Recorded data
※ ※ ※
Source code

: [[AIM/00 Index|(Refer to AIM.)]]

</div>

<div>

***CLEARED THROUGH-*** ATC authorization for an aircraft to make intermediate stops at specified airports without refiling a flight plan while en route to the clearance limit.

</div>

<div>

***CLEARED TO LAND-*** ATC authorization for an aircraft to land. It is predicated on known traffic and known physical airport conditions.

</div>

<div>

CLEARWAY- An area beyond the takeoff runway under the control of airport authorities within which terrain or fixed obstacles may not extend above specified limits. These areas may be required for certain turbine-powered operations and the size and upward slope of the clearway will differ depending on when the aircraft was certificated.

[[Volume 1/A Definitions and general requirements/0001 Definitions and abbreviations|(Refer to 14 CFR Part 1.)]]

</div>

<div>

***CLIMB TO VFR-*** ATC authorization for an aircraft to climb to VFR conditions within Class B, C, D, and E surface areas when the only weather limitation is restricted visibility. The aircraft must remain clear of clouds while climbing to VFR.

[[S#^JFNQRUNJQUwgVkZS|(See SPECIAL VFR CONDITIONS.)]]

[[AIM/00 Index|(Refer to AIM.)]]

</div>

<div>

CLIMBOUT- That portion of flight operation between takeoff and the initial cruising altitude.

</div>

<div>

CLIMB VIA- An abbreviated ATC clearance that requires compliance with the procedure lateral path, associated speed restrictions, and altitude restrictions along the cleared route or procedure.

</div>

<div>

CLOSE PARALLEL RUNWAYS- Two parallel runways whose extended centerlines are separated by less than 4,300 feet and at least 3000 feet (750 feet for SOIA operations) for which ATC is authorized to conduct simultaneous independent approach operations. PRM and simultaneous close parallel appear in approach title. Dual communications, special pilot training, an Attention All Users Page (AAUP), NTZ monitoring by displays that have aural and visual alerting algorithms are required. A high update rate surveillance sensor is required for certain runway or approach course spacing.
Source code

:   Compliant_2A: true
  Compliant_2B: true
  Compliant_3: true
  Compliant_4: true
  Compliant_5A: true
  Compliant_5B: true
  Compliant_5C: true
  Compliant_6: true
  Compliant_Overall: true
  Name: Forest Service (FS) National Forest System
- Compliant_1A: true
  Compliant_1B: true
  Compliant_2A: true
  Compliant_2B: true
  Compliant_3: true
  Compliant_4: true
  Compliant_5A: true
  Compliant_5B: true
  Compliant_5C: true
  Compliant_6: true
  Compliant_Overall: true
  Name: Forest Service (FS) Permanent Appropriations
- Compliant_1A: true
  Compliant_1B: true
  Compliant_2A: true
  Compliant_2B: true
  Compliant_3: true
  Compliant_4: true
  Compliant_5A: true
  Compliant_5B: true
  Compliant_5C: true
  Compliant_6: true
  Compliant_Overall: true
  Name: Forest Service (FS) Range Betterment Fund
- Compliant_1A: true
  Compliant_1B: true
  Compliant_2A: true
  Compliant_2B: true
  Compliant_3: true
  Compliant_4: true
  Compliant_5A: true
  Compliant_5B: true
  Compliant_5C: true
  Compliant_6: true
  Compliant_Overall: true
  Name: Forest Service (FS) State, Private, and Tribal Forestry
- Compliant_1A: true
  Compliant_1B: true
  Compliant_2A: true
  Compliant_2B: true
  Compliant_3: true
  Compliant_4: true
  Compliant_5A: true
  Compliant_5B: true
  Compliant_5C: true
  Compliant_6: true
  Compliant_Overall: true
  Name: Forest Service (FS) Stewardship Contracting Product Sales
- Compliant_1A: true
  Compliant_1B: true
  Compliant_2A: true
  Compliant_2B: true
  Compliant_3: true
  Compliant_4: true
※ ※ ※
GOAL OF THE EXERCISE: Give back every entry, unchanged in any way.

WRITTEN ANSWER:
Source code

: [[AIM/00 Index|(Refer to AIM.)]]

</div>

<div>

***CLEARED THROUGH-*** ATC authorization for an aircraft to make intermediate stops at specified airports without refiling a flight plan while en route to the clearance limit.

</div>

<div>

***CLEARED TO LAND-*** ATC authorization for an aircraft to land. It is predicated on known traffic and known physical airport conditions.

</div>

<div>

CLEARWAY- An area beyond the takeoff runway under the control of airport authorities within which terrain or fixed obstacles may not extend above specified limits. These areas may be required for certain turbine-powered operations and the size and upward slope of the clearway will differ depending on when the aircraft was certificated.

[[Volume 1/A Definitions and general requirements/0001 Definitions and abbreviations|(Refer to 14 CFR Part 1.)]]

</div>

<div>

***CLIMB TO VFR-*** ATC authorization for an aircraft to climb to VFR conditions within Class B, C, D, and E surface areas when the only weather limitation is restricted visibility. The aircraft must remain clear of clouds while climbing to VFR.

[[S#^JFNQRUNJQUwgVkZS|(See SPECIAL VFR CONDITIONS.)]]

[[AIM/00 Index|(Refer to AIM.)]]

</div>

<div>

CLIMBOUT- That portion of flight operation between takeoff and the initial cruising altitude.

</div>

<div>

CLIMB VIA- An abbreviated ATC clearance that requires compliance with the procedure lateral path, associated speed restrictions, and altitude restrictions along the cleared route or procedure.

</div>

<div>

CLOSE PARALLEL RUNWAYS- Two parallel runways whose extended centerlines are separated by less than 4,300 feet and at least 3000 feet (750 feet for SOIA operations) for which ATC is authorized to conduct simultaneous independent approach operations. PRM and simultaneous close parallel appear in approach title. Dual communications, special pilot training, an Attention All Users Page (AAUP), NTZ monitoring by displays that have aural and visual alerting algorithms are required. A high update rate surveillance sensor is required for certain runway or approach course spacing.
Source code

:   Compliant_2A: true
  Compliant_2B: true
  Compliant_3: true
  Compliant_4: true
  Compliant_5A: true
  Compliant_5B: true
  Compliant_5C: true
  Compliant_6: true
  Compliant_Overall: true
  Name: Forest Service (FS) National Forest System
- Compliant_1A: true
  Compliant_1B: true
  Compliant_2A: true
  Compliant_2B: true
  Compliant_3: true
  Compliant_4: true
  Compliant_5A: true
  Compliant_5B: true
  Compliant_5C: true
  Compliant_6: true
  Compliant_Overall: true
  Name: Forest Service (FS) Permanent Appropriations
- Compliant_1A: true
  Compliant_1B: true
  Compliant_2A: true
  Compliant_2B: true
  Compliant_3: true
  Compliant_4: true
  Compliant_5A: true
  Compliant_5B: true
  Compliant_5C: true
  Compliant_6: true
  Compliant_Overall: true
  Name: Forest Service (FS) Range Betterment Fund
- Compliant_1A: true
  Compliant_1B: true
  Compliant_2A: true
  Compliant_2B: true
  Compliant_3: true
  Compliant_4: true
  Compliant_5A: true
  Compliant_5B: true
  Compliant_5C: true
  Compliant_6: true
  Compliant_Overall: true
  Name: Forest Service (FS) State, Private, and Tribal Forestry
- Compliant_1A: true
  Compliant_1B: true
  Compliant_2A: true
  Compliant_2B: true
  Compliant_3: true
  Compliant_4: true
  Compliant_5A: true
  Compliant_5B: true
  Compliant_5C: true
  Compliant_6: true
  Compliant_Overall: true
  Name: Forest Service (FS) Stewardship Contracting Product Sales
- Compliant_1A: true
  Compliant_1B: true
  Compliant_2A: true
  Compliant_2B: true
  Compliant_3: true
  Compliant_4: true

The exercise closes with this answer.